Liputan6.com, Jakarta - Mulai maraknya isu kesehatan mental di Indonesia menghadirkan kolaborasi antara TikTok Indonesia, Batik Fractal, Menjadi Manusia, serta Taman Mini Indonesia Indah, disebut Seeing The Unseen.
Dilatarbelakangi isu kurangnya pemahaman akan kesehatan mental sehingga masyarakat dengan mudah memberikan penilaian buruk terhadap para penyintas, Seeing The Unseen berusaha menghapus stigma negatif melalui visualisasi motif batik.
Baca Juga
Fokus terhadap isi kesehatan mental dengan membawa kain batik sebagai media visual, Seeing The Unseen mengambil bagian aksi untuk bersama memperingati Hari Kesehatan Mental Sedunia dan Hari Batik Nasional yang sama-sama jatuh di bulan Oktober.
Advertisement
Motif batik baru lahir dari penggabungan motif batik Indonesia dan hasil scan brainwave teman-teman pejuang kesehatan mental. Batik perpaduan brainwave dan motif batik Indonesia ini, dapat dilihat melalui acara Exhibition and Talkshow. Seeing The Unseen terbuka untuk umum di Ballroom Mahabrata, Desa Wisata TMII pada 16 Oktober 2022.
Praktisi, pengamat, dan public figure pun berbagi pengetahuan akan pentingnya menyadari dan menghargai kesehatan mental.
Terdapat 4 motif batik baru yang dipamerkan sebagai hasil gabungan 4 motif batik populer Indonesia dan 4 penyintas gangguan mental mulai dari Bipolar Disorder, Anxiety, hingga Depresi.
Sania selaku pejuang mental menceritakan bagaimana ia menyadari kondisi, mulai menerima kondisinya, berdamai dengan gangguan Bipolar yang ia miliki, dan menanggapi stigma yang ada di tengah masyarakat.
"Awalnya sulit ya. Saya itu didiagnosa Bipolar Depresi pada 2017 sampai saya kenal TikTok dan bisa speak up. Jadi ayo kita dukung, bantu mereka keluar kalau di sekitar kita ada yang kena mental isu ya. Kita juga nggak mau seperti ini. Dan ini bagus jadi salah satu media. Batik perpaduan brainwave dan motif batik Indonesia ini," kata dia.

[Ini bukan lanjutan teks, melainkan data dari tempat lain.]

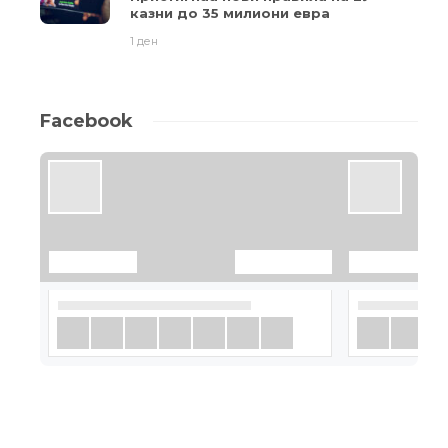
казни до 35 милиони евра
1 ден
Facebook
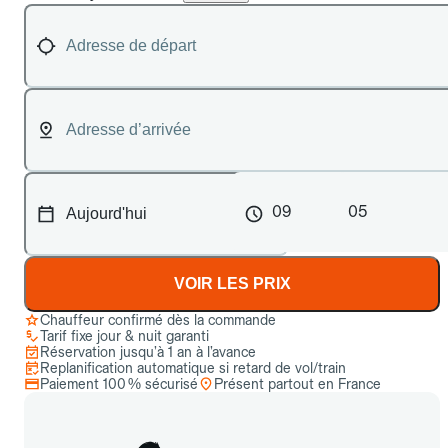
09
05
VOIR LES PRIX
Chauffeur confirmé dès la commande
Tarif fixe jour & nuit garanti
Réservation jusqu’à 1 an à l’avance
Replanification automatique si retard de vol/train
Paiement 100 % sécurisé
Présent partout en France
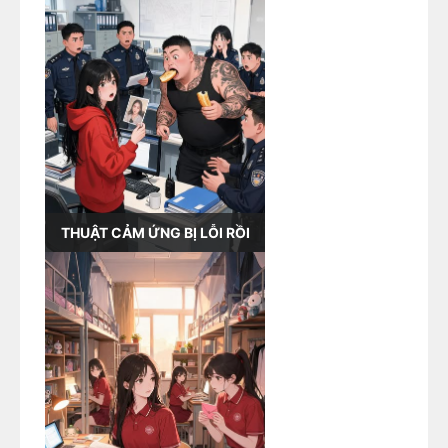
THUẬT CẢM ỨNG BỊ LỖI RỒI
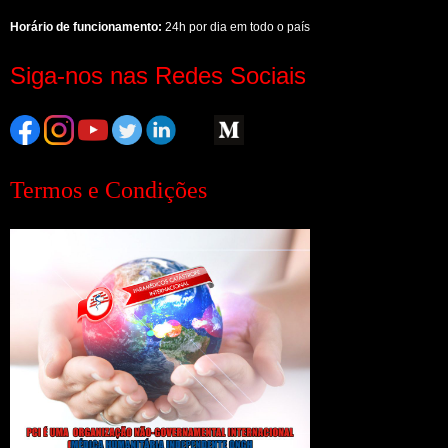
Horário de funcionamento:
24h por dia em todo o país
Siga-nos nas Redes Sociais
Termos e Condições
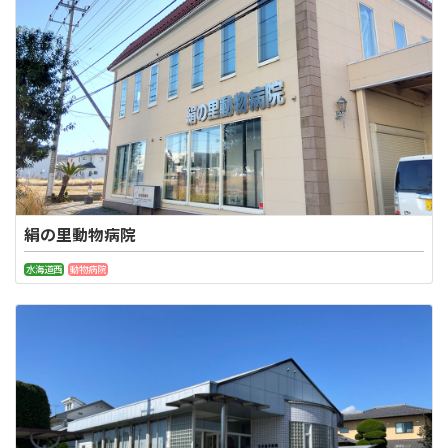
絹の里動物病院
水海道西
動物病院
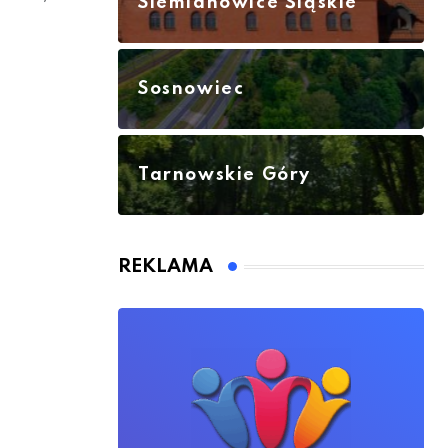
Siemianowice Śląskie
Sosnowiec
Tarnowskie Góry
REKLAMA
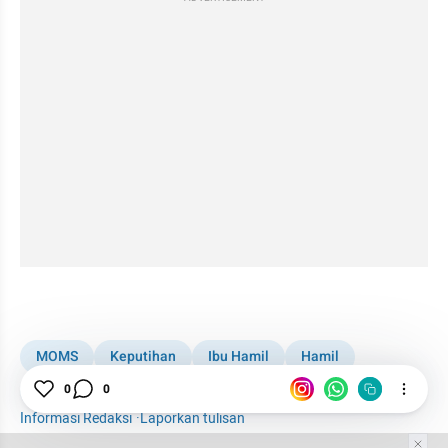
kumparan post embed
MOMS
Keputihan
Ibu Hamil
Hamil
0
0
Vagina
Informasi Redaksi
·
Laporkan tulisan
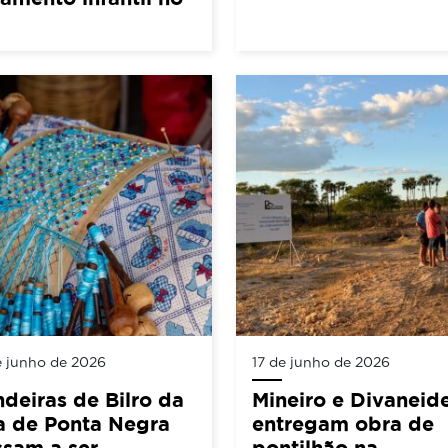
e junho de 2026
17 de junho de 2026
deiras de Bilro da
Mineiro e Divaneid
a de Ponta Negra
entregam obra de
sam a ser
pontilhão na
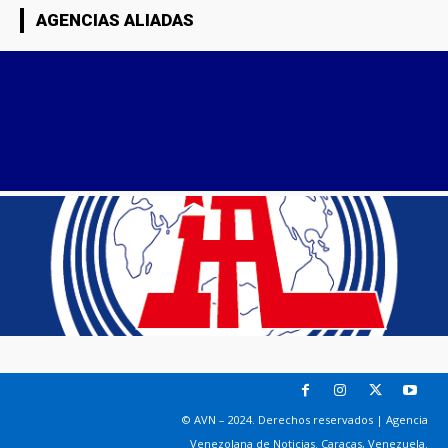
AGENCIAS ALIADAS
© AVN – 2024. Derechos reservados | Agencia
Venezolana de Noticias. Caracas, Venezuela.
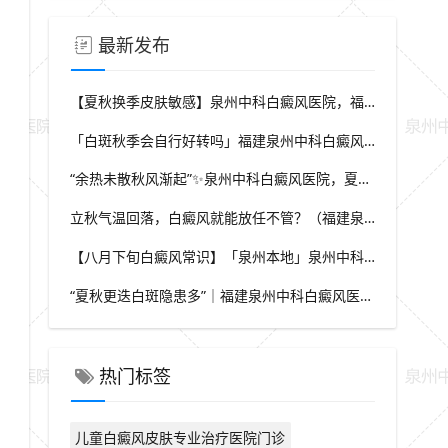
最新发布
【夏秋换季皮肤敏感】泉州中科白癜风医院，福建本地白斑朋友，做好日常护理很关键
「白斑秋季会自行好转吗」福建泉州中科白癜风医院，提醒广大患者切勿抱有侥幸心理
“余热未散秋风渐起”✨泉州中科白癜风医院，夏秋交替，白癜风患者饮食要多留心
立秋气温回落，白癜风就能放任不管？（福建泉州中科白癜风医院）这些误区要避开
【八月下旬白癜风常识】「泉州本地」泉州中科白癜风医院，换季调适，守护皮肤健康状态
“夏秋更迭白斑隐患多”｜福建泉州中科白癜风医院，白斑出现变化，切莫盲目自行处理
热门标签
儿童白癜风皮肤专业治疗医院门诊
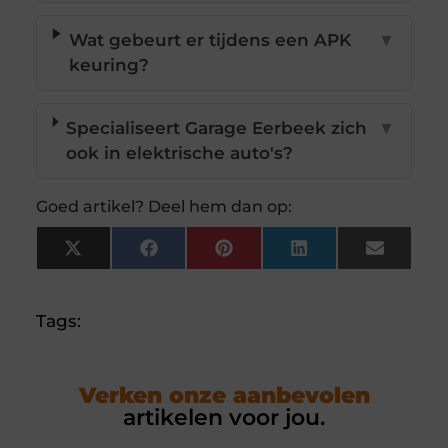
Wat gebeurt er tijdens een APK
▼
keuring?
Specialiseert Garage Eerbeek zich
▼
ook in elektrische auto's?
Goed artikel? Deel hem dan op:
X
Facebook
Pinterest
LinkedIn
Email
(Twitter)
Tags:
Verken onze aanbevolen
artikelen voor jou.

Levina Purnamadewi selaku Co Founder & The Soul of Menjadi Manusia mengatakan, jangan menganggap remeh apalagi sebelah mata kaitan kesehatan mental. Pernyataan tersebut, kata dia, untuk menjawab tudingan seolah-olah orang yang punya atau sebagai pejuang mental isu itu untuk tren apalagi mendulang popularitas dengan mencari empati.
"Ini bukan tren, tapi saat ini orang jauh lebih peduli. Kita sama-sama ingin breaking stigma bahwa nggak semua penyakit mental itu harus dikucilin seperti brandwaf yang udah ditranslate menjadi kain batik ini oleh brandwafnya Marshanda ternyata juga sama indahnya. Kami disini percaya bahwa setiap orang itu memiliki keunikannya masing masing juga punya ceritanya masing-masing," jelas dia.
TWC selaku pengelola TMII berpendapat pentingnya kegiatan ini dalam membangun awareness tentang mental health, hal ini selaras juga dengan upaya Transformasi TMII yang dilakukan TWC melalui 2 pilar bisnis TMII yaitu Inklusif dan Culture. Melalui gerakan dan acara ini, diharapkan masyarakat perlahan dapat menghapus stigma negatif tentang pengidap gangguan mental yang selama ini melekat.
Keindahan yang tergambar melalui visualisasi kain batik diharapkan dapat menyadarkan masyarakat bahwa isi pikiran para pejuang gangguan mental tidak semenakutkan yang dibayangkan. Dengan begitu setiap orang dapat lebih memahami dan merangkul para penyintas gangguan mental. Gerakan sosial ini juga menumbuhkan keberanian para penyintas untuk lebih terbuka, berdamai dengan kondisi, dan tidak malu untuk mendapatkan pertolongan profesional.